(Extracted page text data)

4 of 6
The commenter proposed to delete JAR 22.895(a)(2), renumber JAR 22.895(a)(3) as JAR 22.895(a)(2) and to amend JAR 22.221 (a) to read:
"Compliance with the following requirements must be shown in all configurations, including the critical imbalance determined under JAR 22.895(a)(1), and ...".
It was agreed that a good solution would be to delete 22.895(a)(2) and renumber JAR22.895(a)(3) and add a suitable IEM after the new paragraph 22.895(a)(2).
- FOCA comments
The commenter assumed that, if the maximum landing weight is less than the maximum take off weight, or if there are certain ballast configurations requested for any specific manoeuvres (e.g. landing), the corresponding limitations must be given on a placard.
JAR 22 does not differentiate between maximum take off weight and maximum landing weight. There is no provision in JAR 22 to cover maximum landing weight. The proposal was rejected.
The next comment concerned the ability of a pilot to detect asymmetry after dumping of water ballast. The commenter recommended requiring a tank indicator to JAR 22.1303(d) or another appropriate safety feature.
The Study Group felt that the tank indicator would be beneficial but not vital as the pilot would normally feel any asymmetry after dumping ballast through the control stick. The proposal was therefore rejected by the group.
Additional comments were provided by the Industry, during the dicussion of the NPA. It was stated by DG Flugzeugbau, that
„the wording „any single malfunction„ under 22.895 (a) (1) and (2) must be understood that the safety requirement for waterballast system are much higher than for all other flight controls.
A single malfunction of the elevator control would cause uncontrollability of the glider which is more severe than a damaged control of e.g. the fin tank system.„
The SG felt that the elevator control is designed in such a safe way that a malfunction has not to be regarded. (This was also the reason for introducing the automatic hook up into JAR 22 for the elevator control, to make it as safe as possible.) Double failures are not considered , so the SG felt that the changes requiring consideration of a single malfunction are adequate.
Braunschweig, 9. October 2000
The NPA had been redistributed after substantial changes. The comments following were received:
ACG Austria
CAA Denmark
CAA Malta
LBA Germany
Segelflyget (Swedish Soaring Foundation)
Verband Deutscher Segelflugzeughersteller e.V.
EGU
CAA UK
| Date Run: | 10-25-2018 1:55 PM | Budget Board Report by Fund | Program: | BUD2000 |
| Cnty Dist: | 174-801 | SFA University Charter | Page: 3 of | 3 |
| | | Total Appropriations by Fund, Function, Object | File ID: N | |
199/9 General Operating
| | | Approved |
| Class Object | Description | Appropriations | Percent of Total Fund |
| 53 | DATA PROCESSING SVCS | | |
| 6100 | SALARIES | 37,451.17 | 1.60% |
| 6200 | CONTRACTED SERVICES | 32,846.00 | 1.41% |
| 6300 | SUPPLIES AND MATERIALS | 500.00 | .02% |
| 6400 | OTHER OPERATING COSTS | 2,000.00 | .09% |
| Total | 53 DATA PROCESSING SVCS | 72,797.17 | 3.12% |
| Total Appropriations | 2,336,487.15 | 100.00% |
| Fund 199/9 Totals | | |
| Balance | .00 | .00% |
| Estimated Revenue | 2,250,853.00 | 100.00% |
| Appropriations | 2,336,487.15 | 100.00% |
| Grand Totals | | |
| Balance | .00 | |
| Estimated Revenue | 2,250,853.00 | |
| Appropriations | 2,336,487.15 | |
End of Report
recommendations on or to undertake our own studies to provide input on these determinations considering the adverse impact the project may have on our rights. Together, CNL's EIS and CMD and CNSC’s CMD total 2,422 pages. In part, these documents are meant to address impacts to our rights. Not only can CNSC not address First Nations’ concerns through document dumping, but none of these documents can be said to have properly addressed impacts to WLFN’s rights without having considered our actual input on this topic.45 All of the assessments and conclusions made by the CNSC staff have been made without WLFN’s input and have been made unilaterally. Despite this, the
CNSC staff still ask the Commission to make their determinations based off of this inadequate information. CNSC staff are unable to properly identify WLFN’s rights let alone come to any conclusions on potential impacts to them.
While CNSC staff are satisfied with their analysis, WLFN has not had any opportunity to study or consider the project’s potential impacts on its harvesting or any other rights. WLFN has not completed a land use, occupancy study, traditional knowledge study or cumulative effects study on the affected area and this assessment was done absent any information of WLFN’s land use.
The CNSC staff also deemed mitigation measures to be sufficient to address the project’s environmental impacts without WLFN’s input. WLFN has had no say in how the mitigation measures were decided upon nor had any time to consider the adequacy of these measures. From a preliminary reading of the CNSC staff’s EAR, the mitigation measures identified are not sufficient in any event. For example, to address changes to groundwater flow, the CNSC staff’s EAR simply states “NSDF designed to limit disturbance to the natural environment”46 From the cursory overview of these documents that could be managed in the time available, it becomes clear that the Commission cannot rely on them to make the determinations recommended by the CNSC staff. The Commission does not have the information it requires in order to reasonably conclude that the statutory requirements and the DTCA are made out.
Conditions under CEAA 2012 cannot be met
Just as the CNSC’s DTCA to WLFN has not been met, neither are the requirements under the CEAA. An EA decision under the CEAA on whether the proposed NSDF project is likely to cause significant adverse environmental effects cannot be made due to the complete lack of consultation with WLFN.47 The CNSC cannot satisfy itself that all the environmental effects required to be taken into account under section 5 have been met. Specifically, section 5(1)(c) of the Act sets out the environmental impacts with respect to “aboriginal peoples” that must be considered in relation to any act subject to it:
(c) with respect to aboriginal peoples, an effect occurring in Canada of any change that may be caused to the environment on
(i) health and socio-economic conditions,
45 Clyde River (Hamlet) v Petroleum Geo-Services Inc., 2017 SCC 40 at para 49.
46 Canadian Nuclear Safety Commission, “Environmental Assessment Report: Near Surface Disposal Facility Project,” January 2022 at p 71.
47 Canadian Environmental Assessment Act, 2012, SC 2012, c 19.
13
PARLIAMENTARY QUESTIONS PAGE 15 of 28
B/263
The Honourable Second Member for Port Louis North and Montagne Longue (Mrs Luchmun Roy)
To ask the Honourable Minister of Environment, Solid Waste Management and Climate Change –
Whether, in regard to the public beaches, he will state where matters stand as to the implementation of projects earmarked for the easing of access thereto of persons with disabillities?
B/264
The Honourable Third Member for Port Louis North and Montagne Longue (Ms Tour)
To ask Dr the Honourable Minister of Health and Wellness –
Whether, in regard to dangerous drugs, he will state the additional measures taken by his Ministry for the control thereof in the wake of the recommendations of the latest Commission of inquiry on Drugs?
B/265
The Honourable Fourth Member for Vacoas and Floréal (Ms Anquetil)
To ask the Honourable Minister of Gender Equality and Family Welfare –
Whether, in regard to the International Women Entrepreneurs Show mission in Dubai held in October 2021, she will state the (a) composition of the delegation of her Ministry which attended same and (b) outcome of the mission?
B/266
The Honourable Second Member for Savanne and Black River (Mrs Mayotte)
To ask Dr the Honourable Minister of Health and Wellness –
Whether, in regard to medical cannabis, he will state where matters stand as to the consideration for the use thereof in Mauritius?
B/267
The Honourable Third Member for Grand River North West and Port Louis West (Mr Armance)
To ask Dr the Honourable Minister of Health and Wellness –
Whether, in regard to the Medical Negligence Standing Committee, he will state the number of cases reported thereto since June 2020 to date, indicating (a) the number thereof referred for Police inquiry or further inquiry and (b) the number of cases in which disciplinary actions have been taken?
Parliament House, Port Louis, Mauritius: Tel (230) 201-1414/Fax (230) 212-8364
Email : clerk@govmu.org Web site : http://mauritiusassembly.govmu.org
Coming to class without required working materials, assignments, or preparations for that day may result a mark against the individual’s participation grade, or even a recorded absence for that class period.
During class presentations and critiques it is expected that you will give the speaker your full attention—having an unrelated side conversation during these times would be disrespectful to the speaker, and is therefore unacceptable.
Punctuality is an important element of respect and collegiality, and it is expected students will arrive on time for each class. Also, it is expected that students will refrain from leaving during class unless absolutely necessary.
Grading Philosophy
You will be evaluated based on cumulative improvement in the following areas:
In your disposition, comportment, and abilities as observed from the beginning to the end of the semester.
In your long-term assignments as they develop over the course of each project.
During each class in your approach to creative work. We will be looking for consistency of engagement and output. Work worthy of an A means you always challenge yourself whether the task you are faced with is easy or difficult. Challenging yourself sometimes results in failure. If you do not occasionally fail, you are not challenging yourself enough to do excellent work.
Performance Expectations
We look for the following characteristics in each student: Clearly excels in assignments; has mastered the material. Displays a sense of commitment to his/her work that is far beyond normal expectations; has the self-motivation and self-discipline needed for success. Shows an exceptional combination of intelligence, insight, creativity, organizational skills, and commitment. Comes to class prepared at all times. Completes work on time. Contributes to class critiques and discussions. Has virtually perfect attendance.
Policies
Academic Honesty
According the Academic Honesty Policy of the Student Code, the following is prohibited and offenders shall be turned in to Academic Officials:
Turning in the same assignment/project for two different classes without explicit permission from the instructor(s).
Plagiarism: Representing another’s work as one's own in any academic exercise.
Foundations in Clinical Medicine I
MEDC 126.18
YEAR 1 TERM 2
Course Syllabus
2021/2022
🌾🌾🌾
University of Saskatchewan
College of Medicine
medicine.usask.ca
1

WHAT YOU HAVE TO DO: Keeping every character as it is, restate the lines above that run from the line with "Page: 3 of | 3 |" through the line with "recommendations on or", both included, and nothing else.

TASK ANSWER:
| Cnty Dist: | 174-801 | SFA University Charter | Page: 3 of | 3 |
| | | Total Appropriations by Fund, Function, Object | File ID: N | |
199/9 General Operating
| | | Approved |
| Class Object | Description | Appropriations | Percent of Total Fund |
| 53 | DATA PROCESSING SVCS | | |
| 6100 | SALARIES | 37,451.17 | 1.60% |
| 6200 | CONTRACTED SERVICES | 32,846.00 | 1.41% |
| 6300 | SUPPLIES AND MATERIALS | 500.00 | .02% |
| 6400 | OTHER OPERATING COSTS | 2,000.00 | .09% |
| Total | 53 DATA PROCESSING SVCS | 72,797.17 | 3.12% |
| Total Appropriations | 2,336,487.15 | 100.00% |
| Fund 199/9 Totals | | |
| Balance | .00 | .00% |
| Estimated Revenue | 2,250,853.00 | 100.00% |
| Appropriations | 2,336,487.15 | 100.00% |
| Grand Totals | | |
| Balance | .00 | |
| Estimated Revenue | 2,250,853.00 | |
| Appropriations | 2,336,487.15 | |
End of Report
recommendations on or to undertake our own studies to provide input on these determinations considering the adverse impact the project may have on our rights. Together, CNL's EIS and CMD and CNSC’s CMD total 2,422 pages. In part, these documents are meant to address impacts to our rights. Not only can CNSC not address First Nations’ concerns through document dumping, but none of these documents can be said to have properly addressed impacts to WLFN’s rights without having considered our actual input on this topic.45 All of the assessments and conclusions made by the CNSC staff have been made without WLFN’s input and have been made unilaterally. Despite this, the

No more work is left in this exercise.